>>>

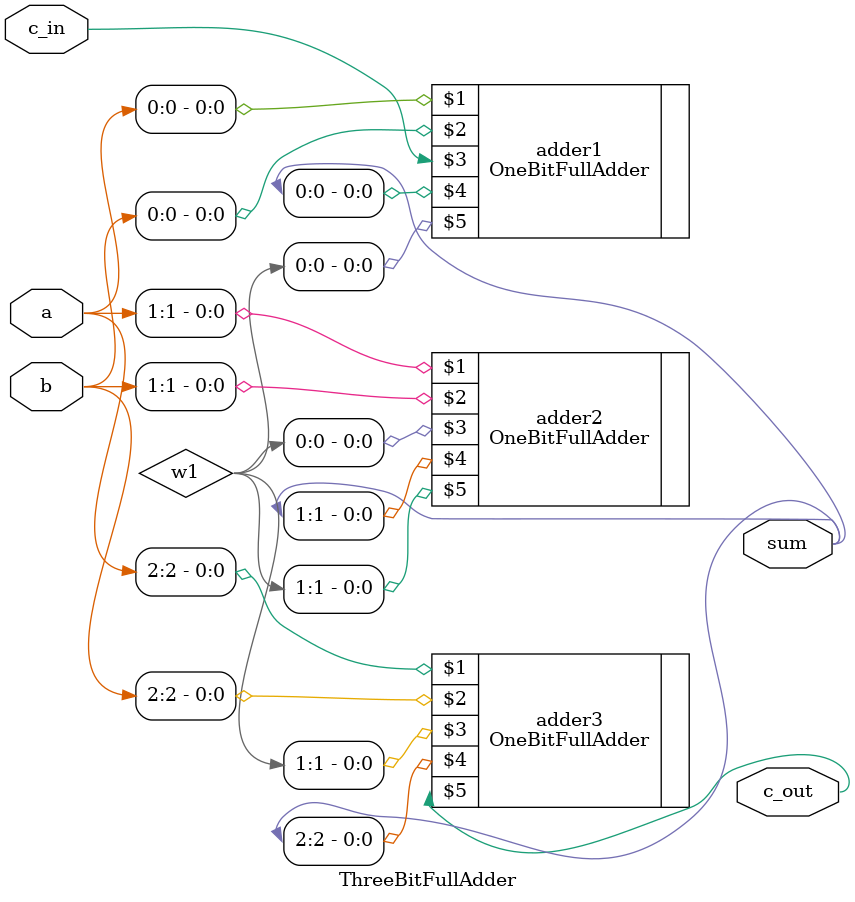
<source format=v>
/* ThreeBitFullAdder.v
* -------------------
* By: Harith S. Ibrahim
* Date: 15th Febuary 2022
*
* Module Description:
* --------------------
* A three bit full adder module
* 
* Inputs:
* a [2:0] - The first number to be added
* b [2:0] - The second number to be added
* c_in carry in
*
* Outputs:
* sum [2:0] - The sum of the two inputs and carry in
* c_out - Carry out
*
*/

module ThreeBitFullAdder(

	input [2:0] a,
	input [2:0] b,
	input c_in,
	
	output [2:0] sum,
	output c_out

);


	wire [2:0] w1;

	OneBitFullAdder adder1(
	a[0],
	b[0],
	c_in,
	sum[0],
	w1[0]
	);
	
	
	OneBitFullAdder adder2(
	a[1],
	b[1],
	w1[0],
	sum[1],
	w1[1]
	);
	
	

	OneBitFullAdder adder3(
	a[2],
	b[2],
	w1[1],
	sum[2],
	c_out
	);
	
endmodule
</source>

<<<

[WORK ITEM]: Copy every line of the listing containing the string "number".

[TASK OUTPUT]:
* a [2:0] - The first number to be added
* b [2:0] - The second number to be added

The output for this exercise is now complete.